I can see Vanderaa getting out to an early lead before Cortes-Acosta turns it up in Round 2 and clobbers him.
Josh Fremd vs. Tresean Gore
Look, I get the intrigue of Tresean Gore. He was a bright spot on the latest lackluster edition of TUF, where he showed flashes of a fighter who could be a future knockout artist. But he just hasn’t put it together yet and that shouldn’t be surprising given that he only has a handful of pro bouts and that’s counting his fights in the TUF house. In Josh Fremd, Gore has another opponent with a considerable experience advantage over him and I’m not sure his talent level high enough that he can overcome that.

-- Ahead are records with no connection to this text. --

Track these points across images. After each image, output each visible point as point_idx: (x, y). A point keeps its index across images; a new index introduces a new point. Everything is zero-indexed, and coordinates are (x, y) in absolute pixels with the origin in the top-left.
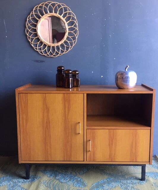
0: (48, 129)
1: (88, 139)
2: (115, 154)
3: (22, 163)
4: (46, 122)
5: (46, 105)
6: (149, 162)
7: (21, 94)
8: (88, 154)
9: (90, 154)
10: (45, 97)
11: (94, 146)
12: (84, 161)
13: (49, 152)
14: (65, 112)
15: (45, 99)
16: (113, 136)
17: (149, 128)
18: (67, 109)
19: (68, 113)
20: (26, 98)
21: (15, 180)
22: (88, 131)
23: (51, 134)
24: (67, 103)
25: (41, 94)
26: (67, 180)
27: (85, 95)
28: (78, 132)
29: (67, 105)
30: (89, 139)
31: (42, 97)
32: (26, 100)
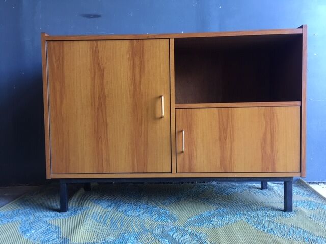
0: (102, 110)
1: (179, 129)
2: (231, 157)
3: (52, 179)
4: (99, 96)
5: (99, 64)
6: (300, 172)
7: (52, 42)
8: (180, 158)
9: (184, 159)
10: (97, 47)
11: (190, 142)
12: (171, 173)
13: (104, 156)
14: (134, 75)
15: (95, 52)
16: (227, 121)
17: (298, 103)
18: (137, 70)
19: (140, 77)
20: (61, 51)
21: (40, 214)
22: (177, 114)
23: (108, 121)
24: (137, 57)
25: (89, 42)
26: (139, 212)
27: (172, 41)
28: (159, 115)
29: (137, 63)
30: (181, 129)
31: (90, 48)
32: (60, 54)
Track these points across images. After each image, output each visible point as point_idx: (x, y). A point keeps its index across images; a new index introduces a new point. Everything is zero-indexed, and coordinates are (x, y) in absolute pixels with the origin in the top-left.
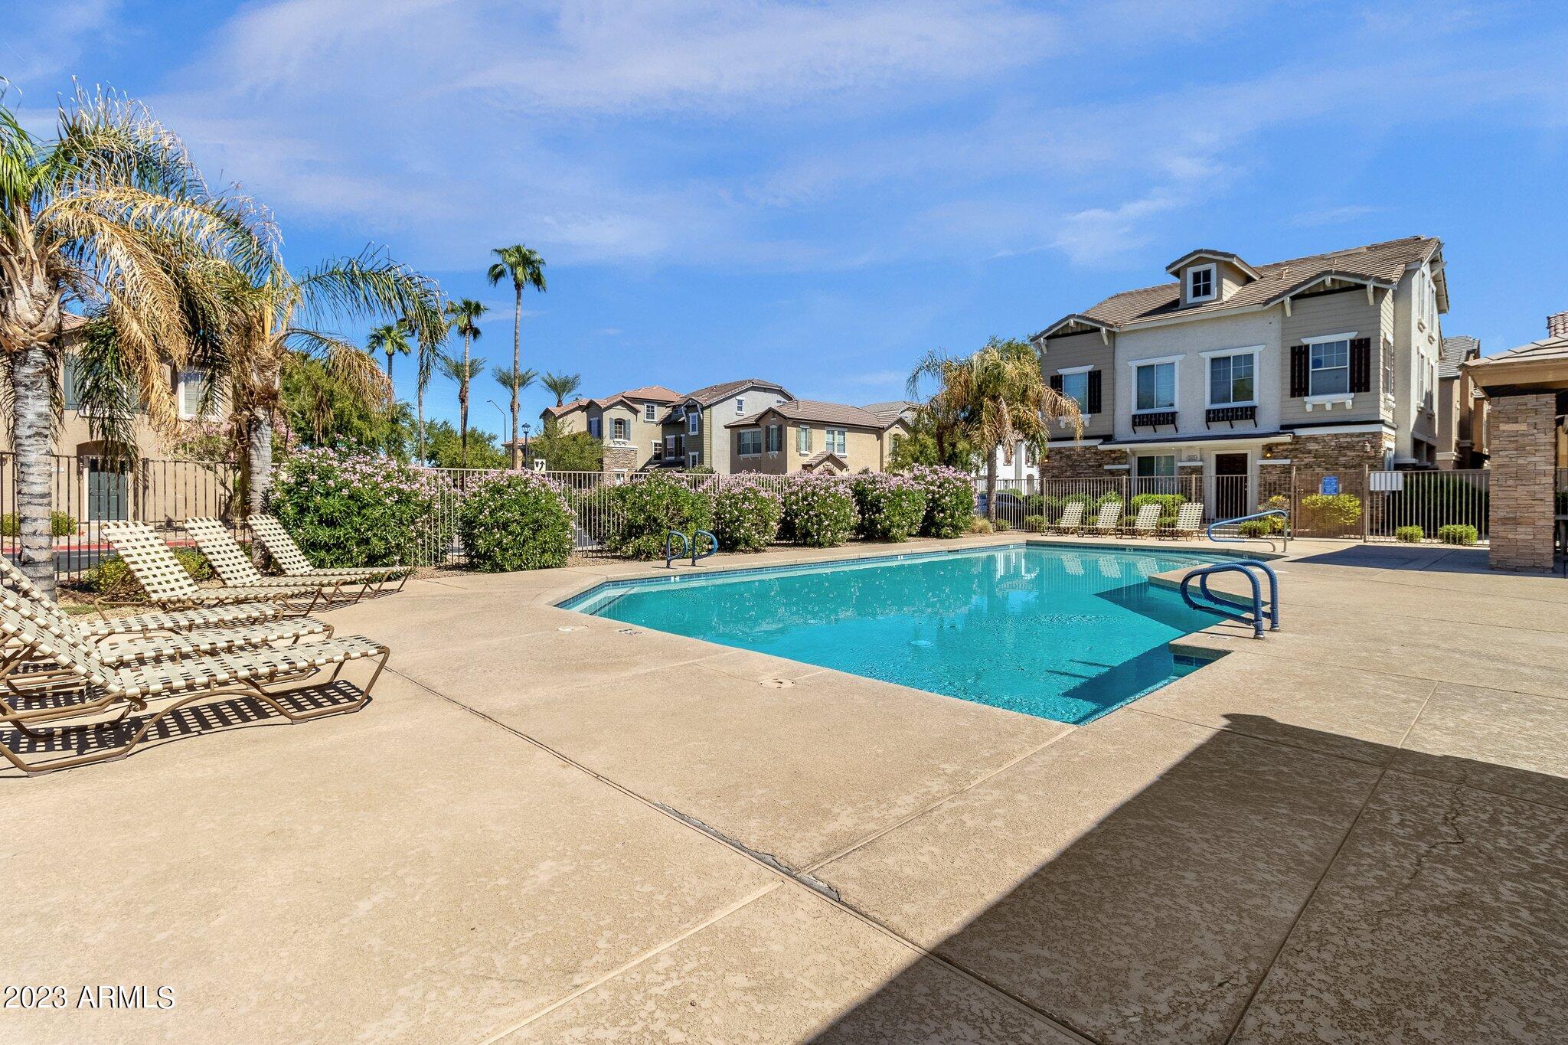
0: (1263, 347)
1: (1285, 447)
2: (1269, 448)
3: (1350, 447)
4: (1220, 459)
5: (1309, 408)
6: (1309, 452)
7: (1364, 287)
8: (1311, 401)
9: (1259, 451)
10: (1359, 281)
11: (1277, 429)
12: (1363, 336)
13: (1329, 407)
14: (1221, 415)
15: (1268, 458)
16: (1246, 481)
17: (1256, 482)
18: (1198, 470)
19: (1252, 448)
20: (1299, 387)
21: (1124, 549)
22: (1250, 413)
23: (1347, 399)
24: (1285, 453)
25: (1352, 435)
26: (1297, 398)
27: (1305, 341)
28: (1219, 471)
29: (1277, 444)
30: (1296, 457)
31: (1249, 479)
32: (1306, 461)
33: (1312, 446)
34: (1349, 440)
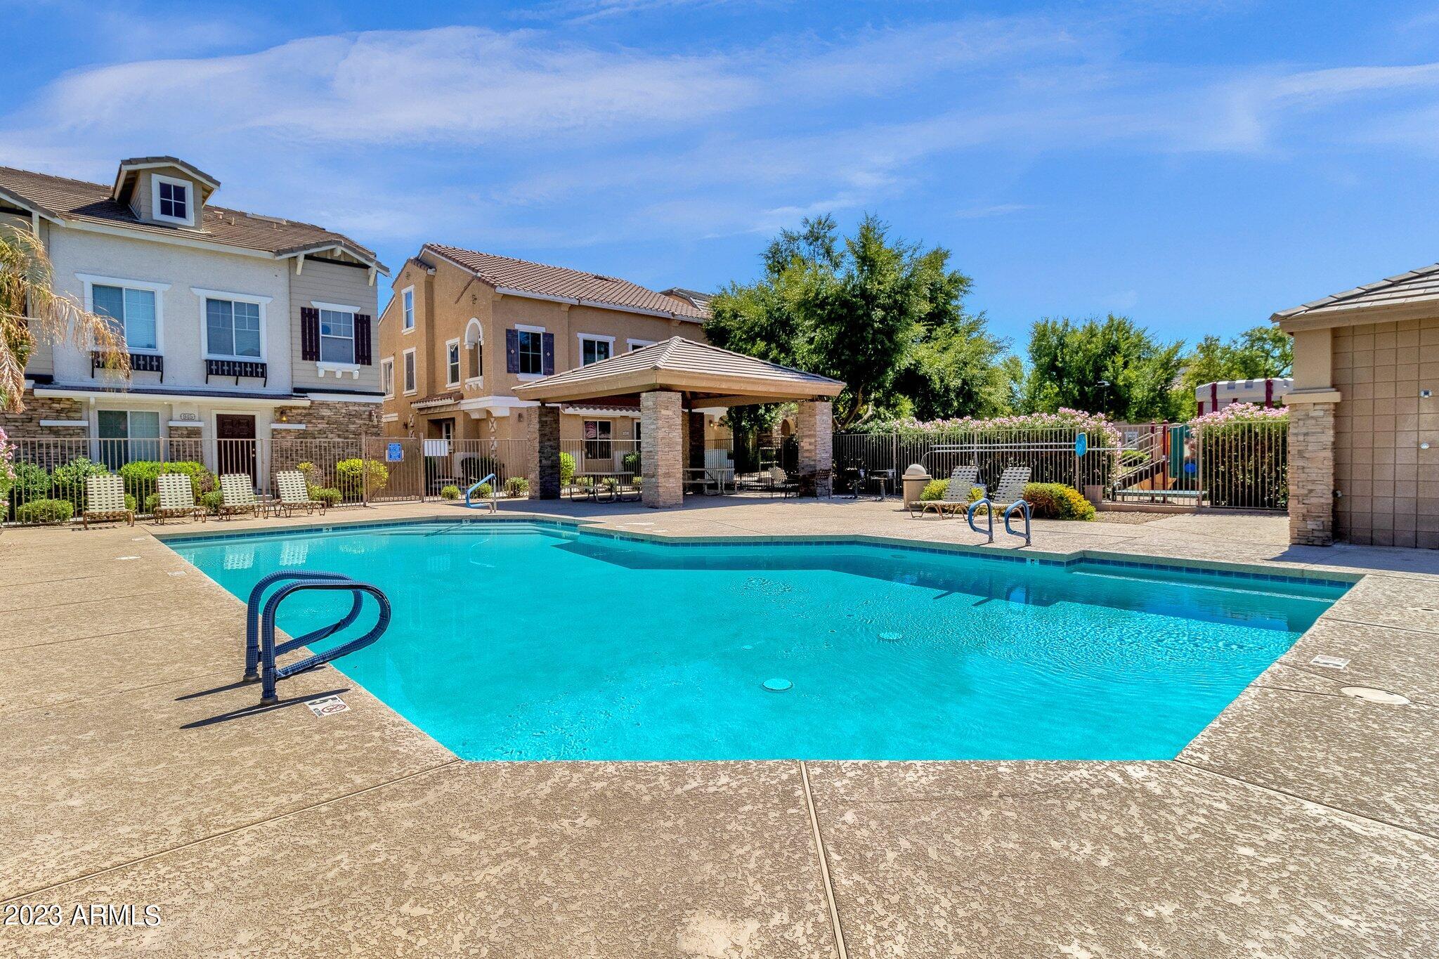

Fremd compliments solid, fundamental kickboxing with an effective grappling game, which might not be a description that jumps off the page, but is the kind of well-rounded skill set one needs to handle a prospect like Gore. He also stands a towering 6-foot-4 and he makes good use of his length when establishing his standup. One major advantage Gore has is his speed, so Fremd has to be wary of an early charge, lest he become not just Gore’s first UFC win, but his first highlight-reel knockout.
Gore absolutely has the potential to prove me wrong, but for me, the smart pick is Fremd picking up a submission late in the first or early in the second.

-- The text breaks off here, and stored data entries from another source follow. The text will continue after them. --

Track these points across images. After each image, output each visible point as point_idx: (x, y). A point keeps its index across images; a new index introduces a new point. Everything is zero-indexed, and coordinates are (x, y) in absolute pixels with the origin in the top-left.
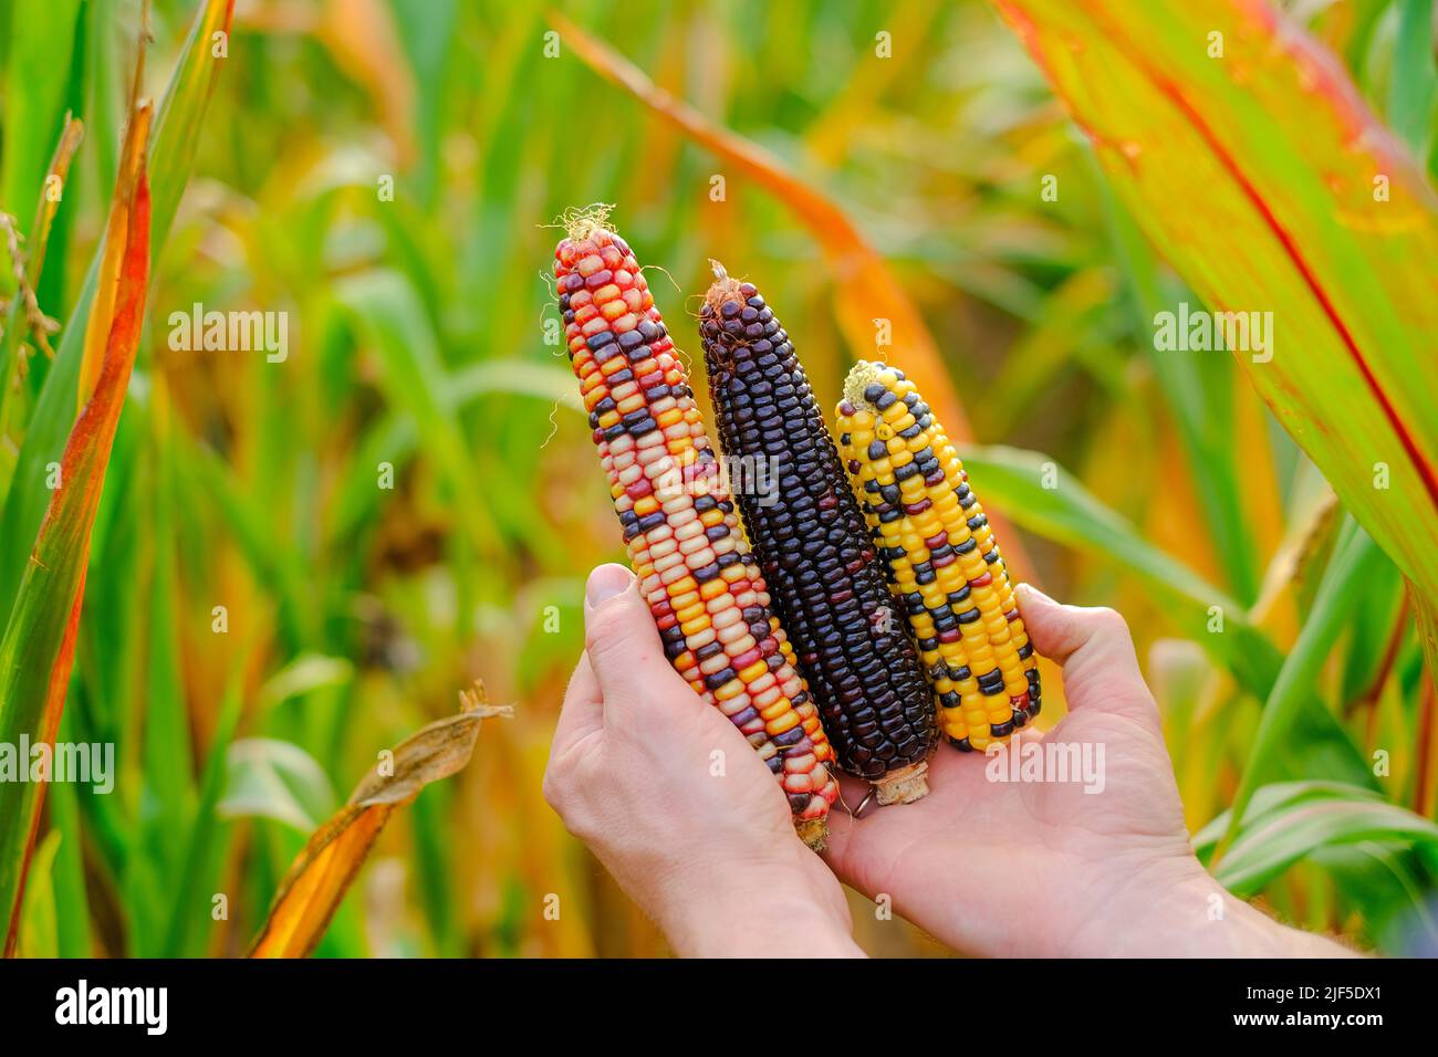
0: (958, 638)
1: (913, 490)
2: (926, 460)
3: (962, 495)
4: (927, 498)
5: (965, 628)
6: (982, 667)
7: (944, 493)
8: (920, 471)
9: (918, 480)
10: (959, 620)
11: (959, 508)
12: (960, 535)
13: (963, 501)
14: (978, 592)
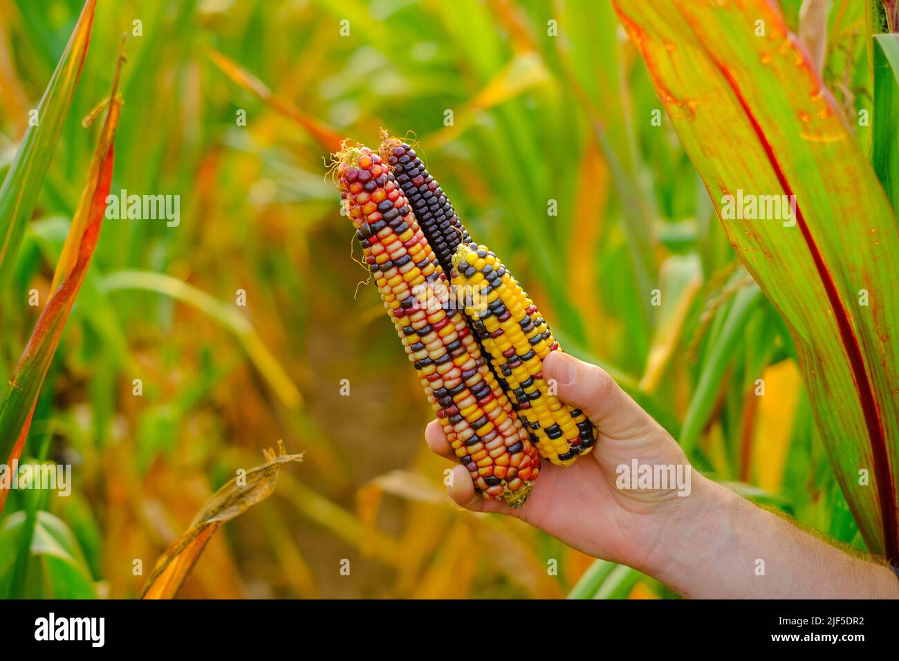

Dustin Jacoby vs. Khalil Rountree
Khalil Rountree looks like a legitimate contender when he’s at his best, and as our own Jed Meshew has pointed out, he’s 2-0 against GLORY kickboxers (Karl Roberson and Gokhan Saki) with both of those wins coming by way of knockout. Not too shabby! Could Dustin Jacoby be the third?
Putting that quirky stat aside (where’s the fun in that?), Jacoby is a better, more complete striker than Roberson and he’s not as shopworn as Saki, so I like him to strike a blow for his kickboxing brethren. Jacoby has hit a ridiculous stride, going 6-0-1 in his second stint with the UFC to trail only top title contender Magomed Ankalaev for the longest unbeaten streak in the light heavyweight division. The cool thing about Rountree is that if he’s on, he could land that one shot to completely take away Jacoby’s shine.
This fight was positioned as the main card opener for a reason and I fully expect it to deliver from an action standpoint. If you see this one ending in a finish, Rountree should be your pick, but I think it goes the distance and that Jacoby’s sustained offense will be the difference in the judges’ eyes.